Based on the cash flow statement of PTRANS, the Net Cash from Operating activities in FY2018, which is RM27,211,160 is lower than FY2017, which is RM40,719,562. Is this a bad sign for the company? If we look more closely, you will realise PTRANS paid out a massive amount of the trade and other receivables and buy more other assets in FY2018 which cost him RM16,692,674 and RM4,799,623. While in FY2017 trade and other receivables only cost him RM506,605 and RM4,799,623 in other assets which are lower than FY2018. Therefore, it results in the net cash from operating activities decreased in FY2018 when compared to FY2017.

Based on the cash flow from investing activities, the Net cash from investing activities is increasing in FY2018, which is RM80,875,258 from RM74,538,392 in FY2017. It was due to purchase more new property, plant and equipment in FY2018, which cost him RM81,353,339, which is higher than FY2017 with the amount of RM71,245,621. Therefore, it results in the net cash from investing activities was higher in FY2018.

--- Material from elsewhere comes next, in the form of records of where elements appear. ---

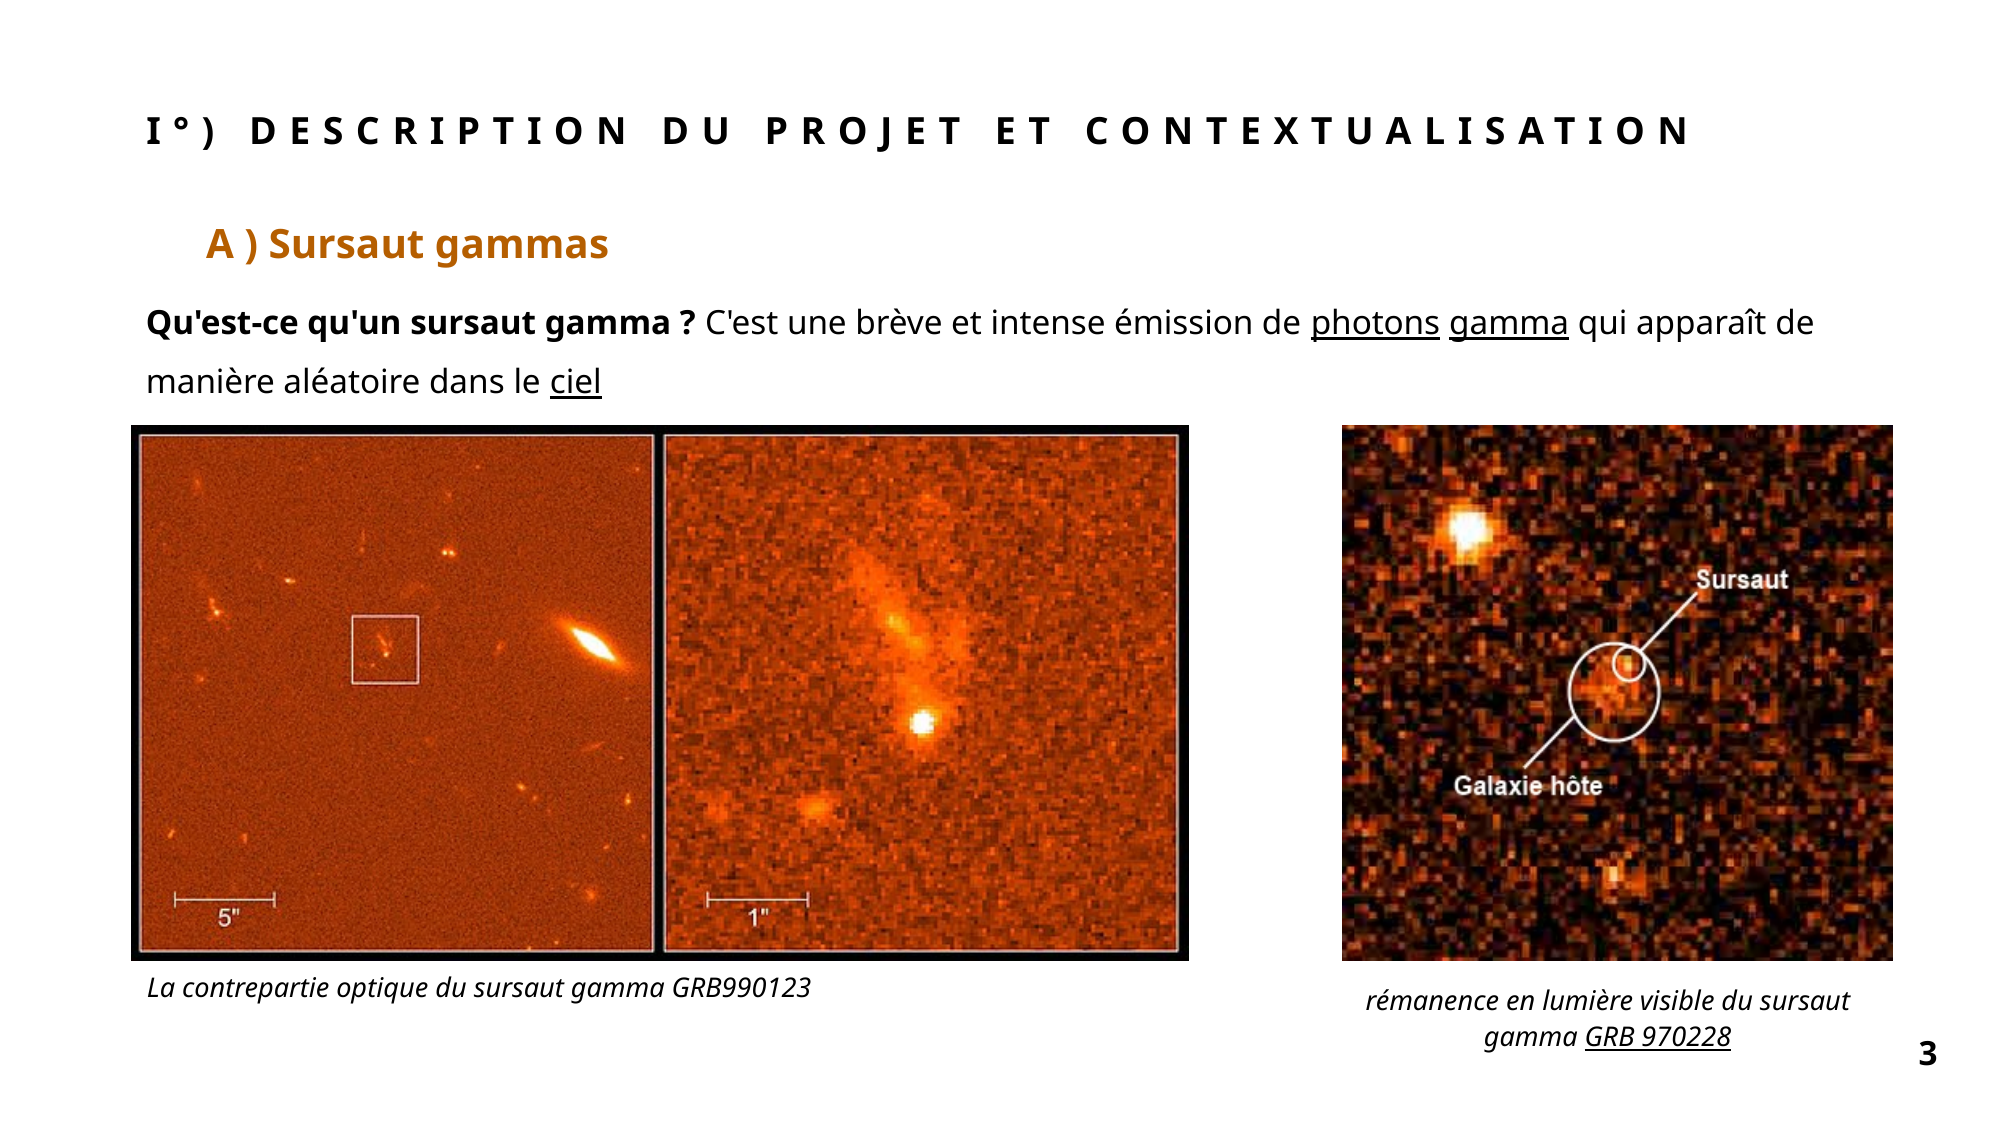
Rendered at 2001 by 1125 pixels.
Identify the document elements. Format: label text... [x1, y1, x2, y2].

list A ) Sursaut gammas [191, 195, 631, 280]
text_box <numéro> [1876, 1019, 1980, 1090]
text_box Qu'est-ce qu'un sursaut gamma ? C'est une brève et intense émission de photons gamma qui apparaît de manière aléatoire dans le ciel [130, 280, 1857, 364]
title I°) Description du projet et contextualisation [131, 19, 1816, 160]
text_box rémanence en lumière visible du sursaut gamma GRB 970228 [1322, 972, 1894, 1028]
picture [131, 425, 1189, 959]
text_box La contrepartie optique du sursaut gamma GRB990123 [131, 959, 1207, 1013]
picture [1342, 425, 1893, 961]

While based on the cash flow from financing activities, the net cash flow from financing activities in FY2018, which is RM50,294,965 is higher compared to FY2017, which is RM25,028,092. An increase in this number indicates that the cash has come into the company will help to boost the asset levels.

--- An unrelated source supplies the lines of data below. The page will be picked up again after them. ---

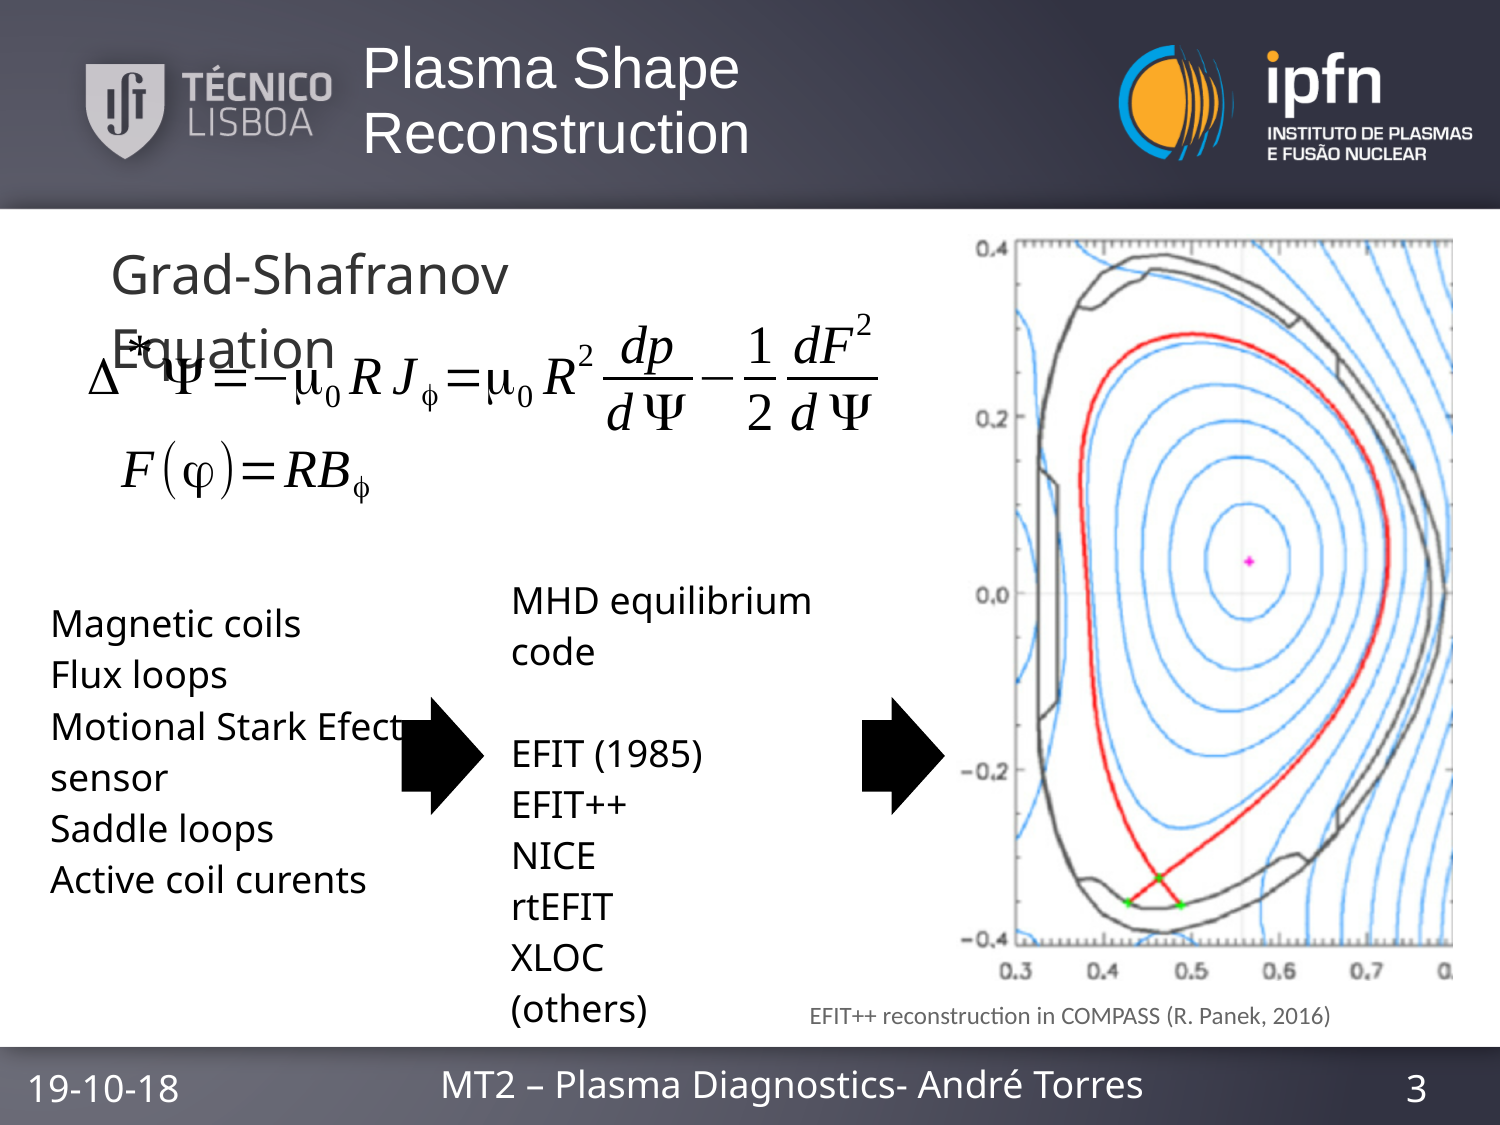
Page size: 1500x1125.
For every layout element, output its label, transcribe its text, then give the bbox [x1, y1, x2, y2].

text_box EFIT++ reconstruction in COMPASS (R. Panek, 2016) [794, 992, 1500, 1042]
text_box Magnetic coils Flux loops Motional Stark Efect sensor Saddle loops Active coil curents [35, 590, 461, 910]
text_box [862, 696, 945, 816]
picture [0, 0, 1500, 1125]
list Grad-Shafranov Equation [39, 236, 721, 390]
title Plasma Shape Reconstruction [362, 23, 1087, 178]
text_box MHD equilibrium code EFIT (1985) EFIT++ NICE rtEFIT XLOC (others) [496, 566, 898, 960]
chart [79, 307, 886, 505]
text_box [401, 696, 485, 816]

Future Prospect & Challenges

Perak Transit (PTRANS) has built a new bus terminal in Kampar. I believe that the Kampar Terminal will be served well as a transportation hub in the university town with UTAR, TARC and Westlake International School amidst a growing population. However, based on The Edge newspaper, the full certification of completion and compliance (CCC) has yet to be received as inspection are still ongoing, while the management is also addressing some issues of the routing of electricity to supply in Terminal Kampar, it shall be resolved in the 4th Quarter of FY2019. They expect that the terminal can be fully operation start in 1st Quarter of FY2020, which is after 2 to 3 months of renovations work for new tenants.

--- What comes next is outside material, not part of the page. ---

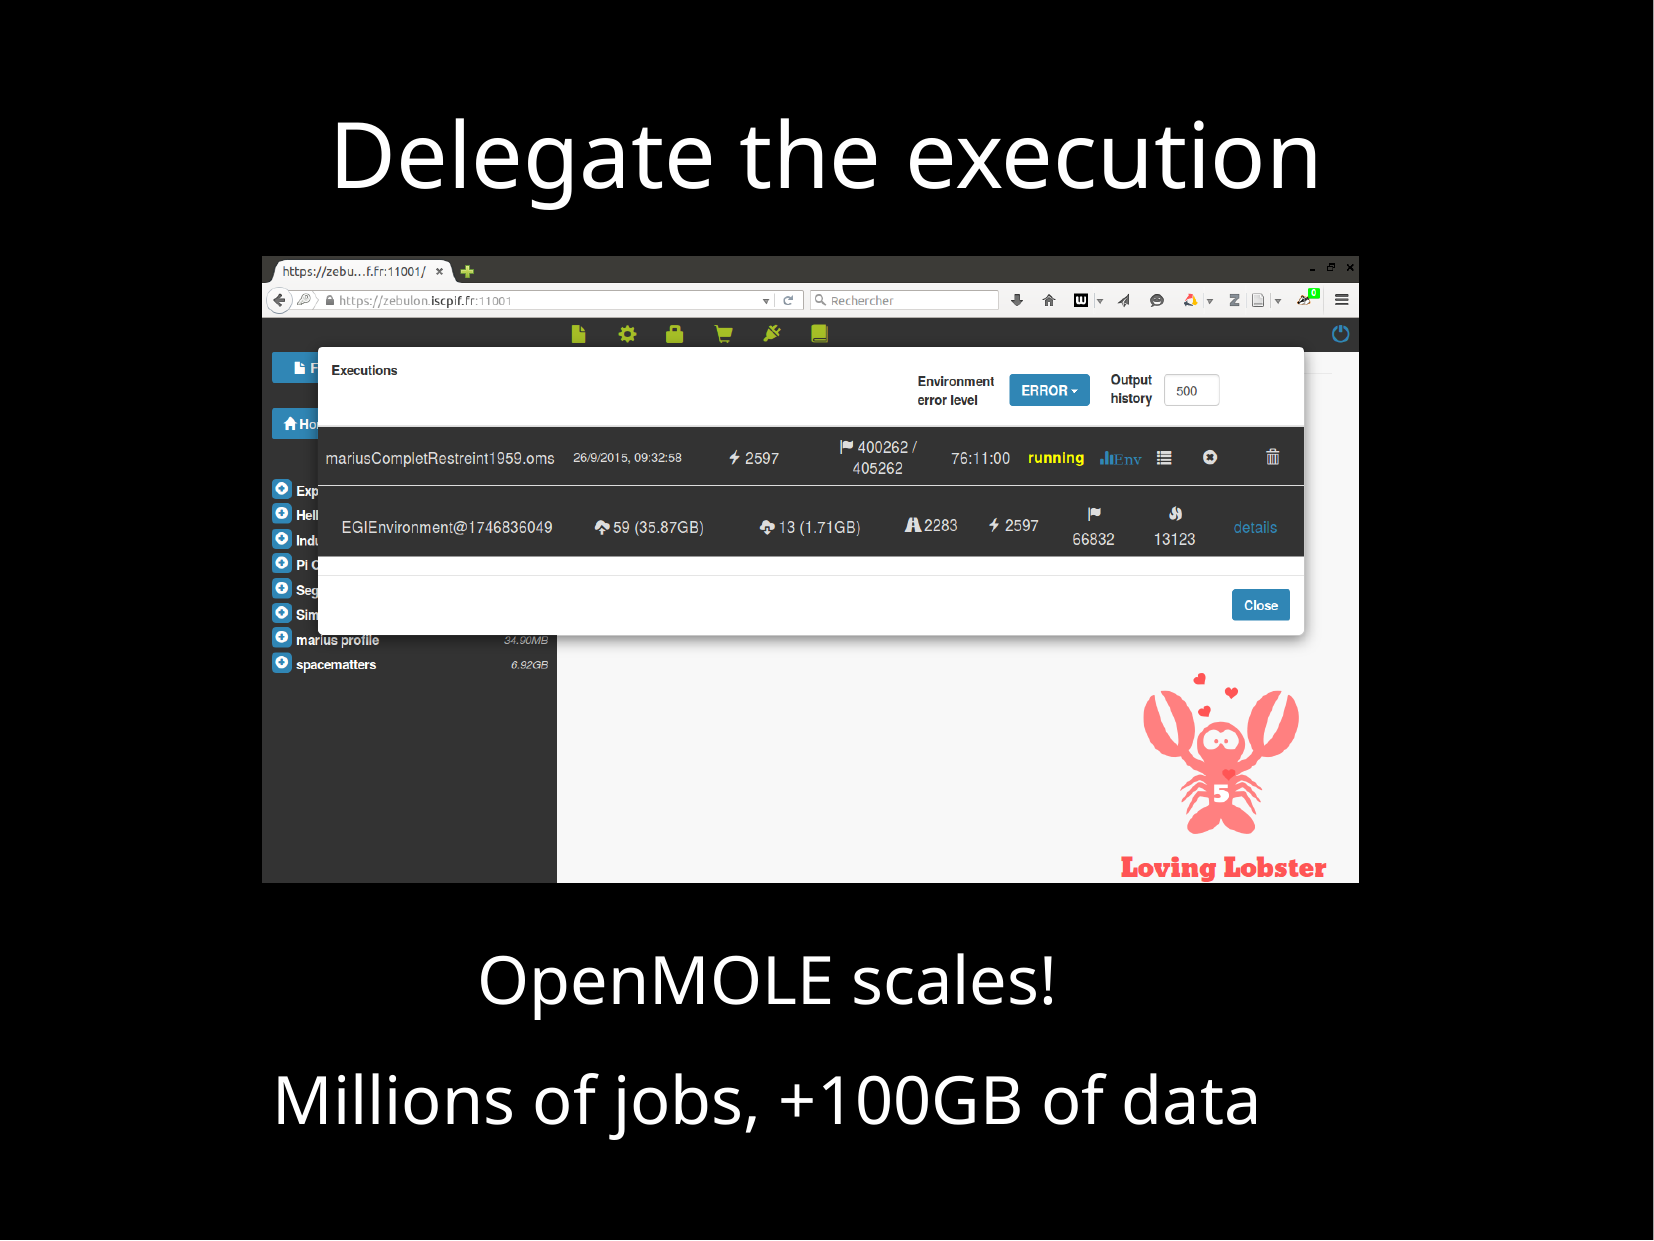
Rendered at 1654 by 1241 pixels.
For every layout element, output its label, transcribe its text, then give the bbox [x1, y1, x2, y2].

title Delegate the execution [82, 49, 1571, 257]
picture [262, 256, 1359, 884]
list OpenMOLE scales! Millions of jobs, +100GB of data [23, 933, 1512, 1205]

According to the Managing Director Dato’ Sri Cheong Kong Fitt, has stated that the bus terminal is the core business for the company which intends to expand more for future earnings growth. PTRANS had received a Letter of Intent from SPAD on the appointment as network operator for the SBST Programme for a period of 8 years. Following by the Terminal Kampar’s operational commencement, the management will subsequently look to take the new project next year to replicate experience and expertise from operating terminals Aman Jaya and Kampar to develop the new bus terminals in Bidor and Tronoh which would individually cost between RM150 million and RM200 million with two years construction period. Besides, Bidor and Tronoh, Perak Transit also has been acquiring land in Kinta but also exploring opportunities for construction and management of Terminal in Termerloh, Pahang, Kemaman, and Terengganu.

My Insight

Based on my calculation, Perak Transit Berhad has a fair value of RM0.947. The current market value of Perak Transit Berhad is RM0.19 (Based on 15 August 2019). However, for the Discounted Earnings Model, it shows that Perak Transit currently is undervalued. PTRANS is committed to maintaining its dividend payout around 35%, which is above the official policy of 25% or more. As a side note, the management has guided that the dividend payout would now occur twice a year (from three times a year previously). (Sources: The Edge). PTRANS also has a beta (500days) of 0.863 indicates that the company is less volatile than the market. Based on my computation of Compound Annual Growth Rate (CAGR), PTRANS have an expected market return of 6.18%.

In my humble opinion, although the company share capital is vast and the debt is high, we can see that the prospects of this company are very bright. I believe that the company can sustain the business with stable income with stable recurring income.